I used to have a great deal of patience and understanding when people used trite sayings and phrases to express an idea. Now I have none. Absolutely none. I’m tired of the lack of authenticity I see. My experience with God is so opposite from it. My experiences with my closest friends are so opposite. So when I experience it from other believers who say they are following hard after Christ, I… I just can’t deal with it. It’s like having a pebble in my shoe. I want to confront it and get rid of it.

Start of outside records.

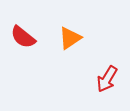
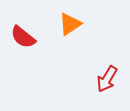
orange triangle: moved 14 px up
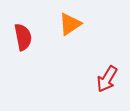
red semicircle: rotated 140 degrees counterclockwise
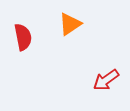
red arrow: moved 1 px left, 1 px down; rotated 24 degrees clockwise
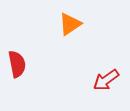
red semicircle: moved 6 px left, 27 px down
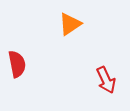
red arrow: rotated 80 degrees counterclockwise
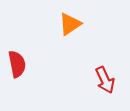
red arrow: moved 1 px left
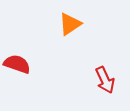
red semicircle: rotated 60 degrees counterclockwise
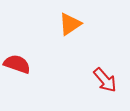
red arrow: rotated 16 degrees counterclockwise
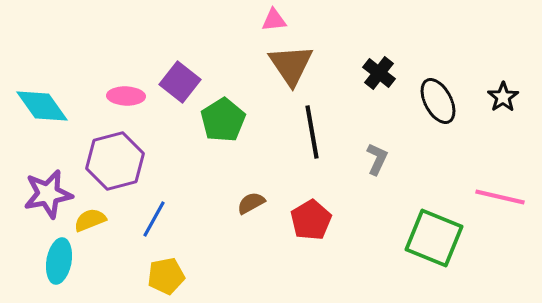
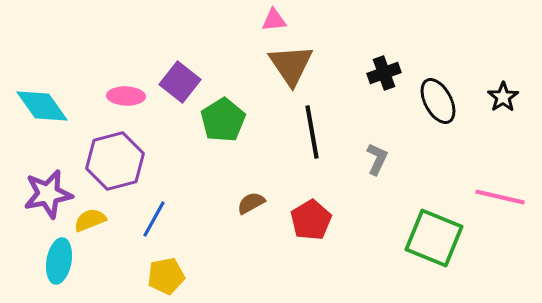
black cross: moved 5 px right; rotated 32 degrees clockwise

I just wish people would be real.

I passed so many churches this weekend with some variation “Have an Attitude of Gratitude” on their signs. Do people really believe that such a trite saying written on some sign is really going to transform someone’s heart? That someone’s going to see that sign and have a sudden epiphany, “omigosh! I forgot to put on my gratitude today.” Paleeze.

I saw a book for sale at LifeWay today called, “It’s Not About Me.” I just rolled my eyes and thought, ‘here we go again.’

Tonight, while I was on my cell phone with one of my best friends, another friend left me a message on my voicemail reiterating some trite things they’d previously said. I know my friend means well, but… dang, so many times he sounds so fake. Its those trite sayings, those Scripture passages used in place of real feelings and thoughts, those Christian phrases people say as a means to avoid having to dig into their own spirit and soul for words and truth.

And it all comes so naturally. We don’t have to think about it. Trite sayings have crept into every aspect of our lives. Think back over the last day. When someone asked you how you were, did you answer truthfully, or did you give the standard and expected “fine”? When was the last time you actually meant “bless you” when you responded to someone’s sneeze?

Every day is filled with dozens upon dozens of banal, overused, unmeant, rote phrases we volley to each other over and over. Christians are especially notorious for this. With all our Praise-the-Lord!-I’m-just-a-sinner-saved-by-grace-God-is-good-life-with-Jesus-is-sweet-I’m-just-a-vessel saccharine crap, it’s no wonder the world finds Jesus distasteful. Who wants to join a revolution full of fakers? Or worse, one full of perfect people? Who could keep up with that? I couldn’t.

I used to be able to tolerate all this stuff. I felt people meant well for the most part, and was willing to overlook the fact that their words sounded insincere because, “their heart was still in the right place.” Besides, they probably didn’t realize how their words came across.

I still believe that to be true. But my tolerance level has shrunk to zero. I don’t know why, exactly.

Perhaps that’s what depression does to you. The rose-colored glasses get yanked off and ground under foot. Once that happens you see the world in a less-flattering light. Perhaps a more realistic light. People are taken at face, and word, value.

What we say, and how we say it, reflects who we are. Whether true — and truly meant — or not, words have a powerful impact on others, both on their own outlook and on their opinion of the speaker. For better or worse, our words leave a mark on every listener.

God help me! Keep me silent unless You need me to speak. And help me find my patience, which I seem to have mislaid… or give me the courage to speak boldly and gently. Let the marks my words leave be ones of healing, hope and love!